Lebenslust

Freizeit Gerade Erwachsenen wird in Fahrgeschäften übel

Schwindelfrei im Karussell

Zuckerwatte essen, Dosen werfen oder durch die Einkaufsstände bummeln: Im Frühjahr sind Volksfeste gerade für Familien beliebte Ausflugsziele. Das Größte für die Kleinen sind natürlich die Fahrgeschäfte - möglichst hoch, wild und rasant.

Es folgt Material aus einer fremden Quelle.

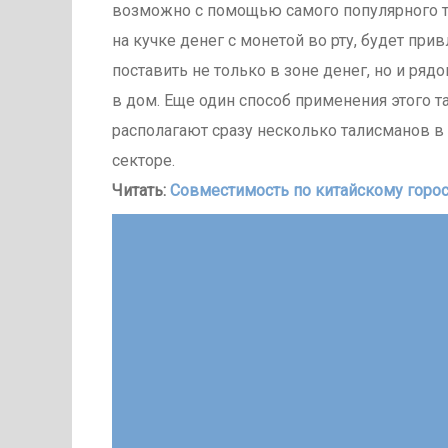
возможно с помощью самого популярного т
на кучке денег с монетой во рту, будет пр
поставить не только в зоне денег, но и ря
в дом. Еще один способ применения этого т
располагают сразу несколько талисманов в
секторе.
Читать:
Совместимость по китайскому горо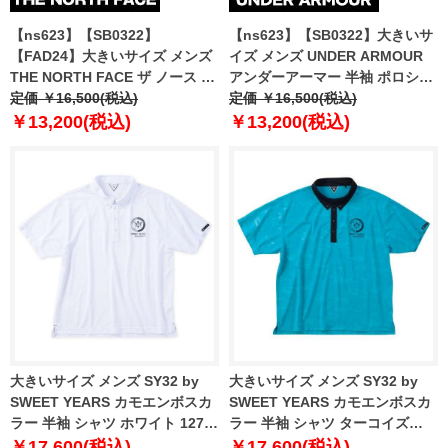
【ns623】【SB0322】
【ns623】【SB0322】大きいサ
【FAD24】大きいサイズ メンズ
イズ メンズ UNDER ARMOUR
THE NORTH FACE ザ ノース フ
アンダーアーマー 半袖 ポロシャ
ェイス 鹿の子 半袖 ポロシャツ
定価 ￥16,500(税込)
ツ USA直輸入 1378676-410
定価 ￥16,500(税込)
POLO PIQUET USA直輸入
￥13,200(税込)
￥13,200(税込)
nf00cg71-8k2
大きいサイズ メンズ SY32 by
大きいサイズ メンズ SY32 by
SWEET YEARS カモエンボスカ
SWEET YEARS カモエンボスカ
ラー 半袖 シャツ ホワイト 1278-
ラー 半袖 シャツ ターコイズ
4285-1 3L 4L 5L 6L
1278-4285-3 3L 4L 5L 6L
￥17,600(税込)
￥17,600(税込)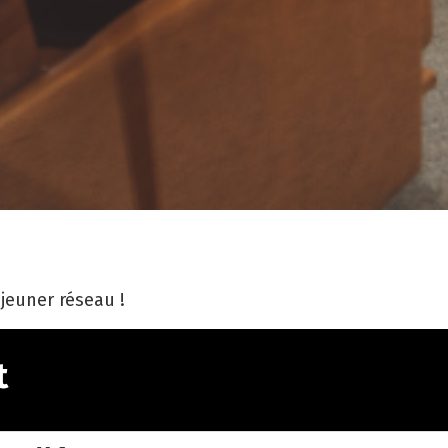
jeuner réseau !
t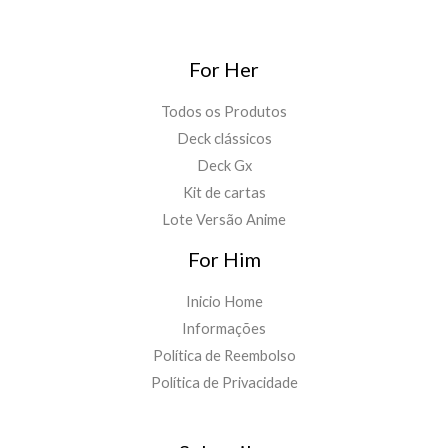
For Her
Todos os Produtos
Deck clássicos
Deck Gx
Kit de cartas
Lote Versão Anime
For Him
Inicio Home
Informações
Política de Reembolso
Política de Privacidade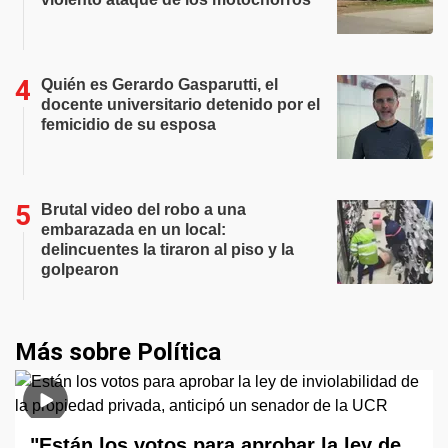
Quién es Gerardo Gasparutti, el
docente universitario detenido por el
femicidio de su esposa
Brutal video del robo a una
embarazada en un local:
delincuentes la tiraron al piso y la
golpearon
Más sobre Política
"Están los votos para aprobar la ley de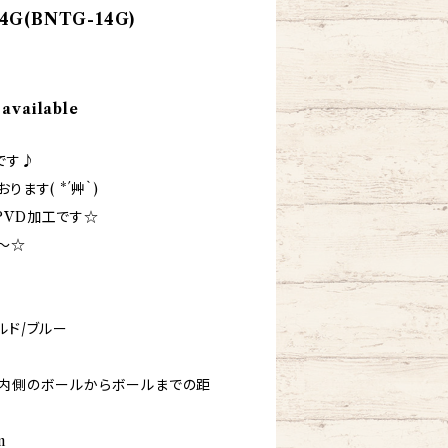
G(BNTG-14G)
 available
です♪
ます( *´艸｀)
PVD加工です☆
～☆
ルド/ブルー
る内側のボールからボールまでの距
m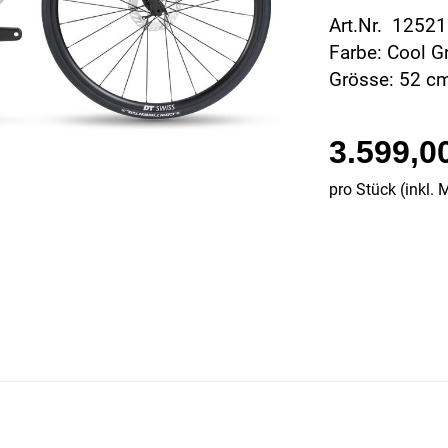
Art.Nr. 1252
Farbe: Cool G
Grösse: 52 c
3.599,0
pro Stück (inkl. 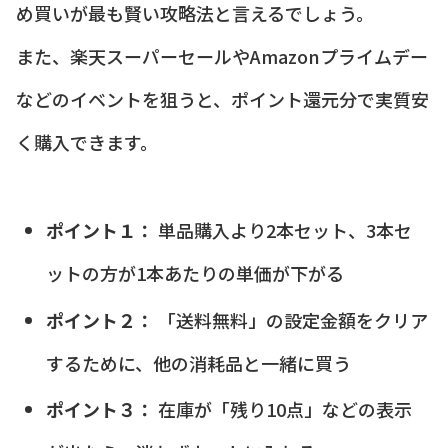
め買いが最も賢い攻略法と言えるでしょう。
また、楽天スーパーセールやAmazonプライムデー
などのイベントを狙うと、ポイント還元分で実質安
く購入できます。
ポイント１：
単品購入より2本セット、3本セ
ットの方が1本あたりの単価が下がる
ポイント２：
「送料無料」の設定金額をクリア
するために、他の消耗品と一緒に買う
ポイント３：
在庫が「残り10点」などの表示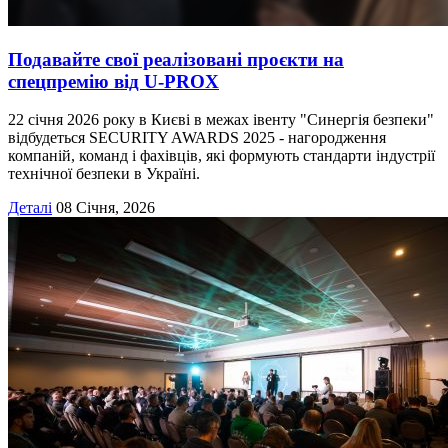
Подавайте свої реалізовані проєкти на
спецпремію від U-PROX
22 січня 2026 року в Києві в межах івенту "Синергія безпеки"
відбудеться SECURITY AWARDS 2025 - нагородження
компаній, команд і фахівців, які формують стандарти індустрії
технічної безпеки в Україні.
Деталі
08 Січня, 2026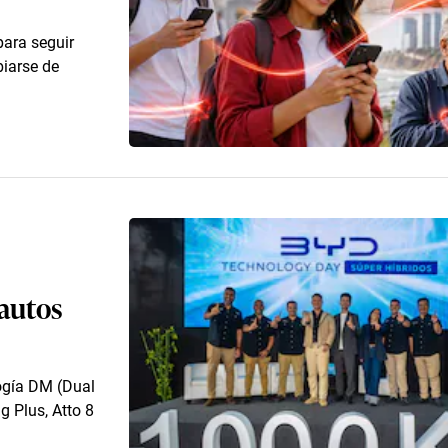
para seguir
iarse de
 autos
logía DM (Dual
 Plus, Atto 8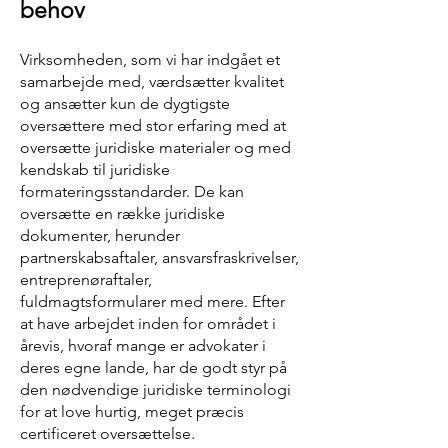
behov
Virksomheden, som vi har indgået et
samarbejde med, værdsætter kvalitet
og ansætter kun de dygtigste
oversættere med stor erfaring med at
oversætte juridiske materialer og med
kendskab til juridiske
formateringsstandarder. De kan
oversætte en række juridiske
dokumenter, herunder
partnerskabsaftaler, ansvarsfraskrivelser,
entreprenøraftaler,
fuldmagtsformularer med mere. Efter
at have arbejdet inden for området i
årevis, hvoraf mange er advokater i
deres egne lande, har de godt styr på
den nødvendige juridiske terminologi
for at love hurtig, meget præcis
certificeret oversættelse.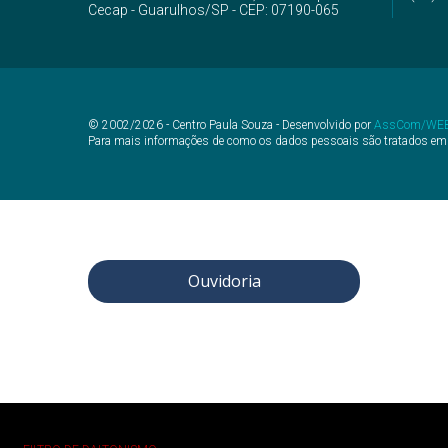
Cecap - Guarulhos/SP - CEP: 07190-065
© 2002/2026 - Centro Paula Souza - Desenvolvido por
AssCom/WE
Para mais informações de como os dados pessoais são tratados em
Ouvidoria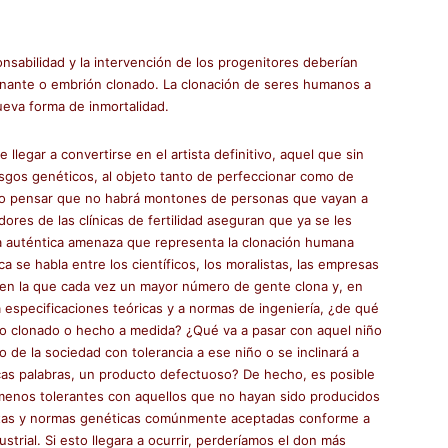
onsabilidad y la intervención de los progenitores deberían
donante o embrión clonado. La clonación de seres humanos a
ueva forma de inmortalidad.
legar a convertirse en el artista definitivo, aquel que sin
sgos genéticos, al objeto tanto de perfeccionar como de
nuo pensar que no habrá montones de personas que vayan a
ores de las clínicas de fertilidad aseguran que ya se les
 La auténtica amenaza que representa la clonación humana
a se habla entre los científicos, los moralistas, las empresas
d en la que cada vez un mayor número de gente clona y, en
 especificaciones teóricas y a normas de ingeniería, ¿de qué
do clonado o hecho a medida? ¿Qué va a pasar con aquel niño
de la sociedad con tolerancia a ese niño o se inclinará a
ocas palabras, un producto defectuoso? De hecho, es posible
menos tolerantes con aquellos que no hayan sido producidos
autas y normas genéticas comúnmente aceptadas conforme a
trial. Si esto llegara a ocurrir, perderíamos el don más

Nach der Fahrt heißt es dann "Noch mal! Noch mal!", während den älteren Mitfahrern oft schwindlig ist.

"Der Grund dafür sind unterschiedliche Signale von Augen und Gleichgewichtsorganen", sagt Professor Dr. Michael Platten, Ärztlicher Direktor der Neurologischen Universitätsklinik Mannheim. Das Gleichgewichtsorgan sitzt im Innenohr und merkt, ob und wie wir uns bewegen. Die im Innenohr befindlichen Bogengänge sind mit einer Flüssigkeit, der Endolymphe, gefüllt. "Wenn wir uns bewegen, bewegt die träge Flüssigkeit kleine Härchen, die sogenannten Stereozilien, die die Information an das Gehirn weitergeben", erklärt Platten.

Zur Orientierung Punkt fixieren

Doch nicht diese verursachen den Schwindel beim Karussellfahren: "Während die träge Flüssigkeit erst einmal mit dem Innenohr in Bewegung ist, werden die Härchen nicht mehr bewegt und dem Gehirn wird signalisiert: Der Kopf bewegt sich nicht. Die Augen allerdings nehmen die Bewegung noch wahr", sagt der Mediziner. "Durch diese verschiedenen Informationen wird das Gehirn verwirrt und es kann zu Schwindel und Übelkeit kommen." Diese halten leider auch an, wenn man längst ausgestiegen ist. Dann signalisieren die Augen, dass man feststeht, während die träge Endolymphe noch nachschwappe und das Gleichgewichtsorgan reize, meint Platten.

Kindern geht es dabei oft deutlich besser als Erwachsenen. "Wissenschaftlich ist es noch nicht ganz geklärt, momentan geht man davon aus, dass Kinder eine andere Dichte an Rezeptoren haben, die Übelkeit verursachen", sagt Platten.

Was hilft aber, wenn man schon im Karussell sitzt und den Schwindel merkt? "Am besten einen festen Punkt am Horizont anschauen und ihn möglichst lange fixieren. Dadurch wird dem Auge klar, dass die Bewegung da ist und das Gehirn kann die Situation besser verarbeiten", rät der Neurologe.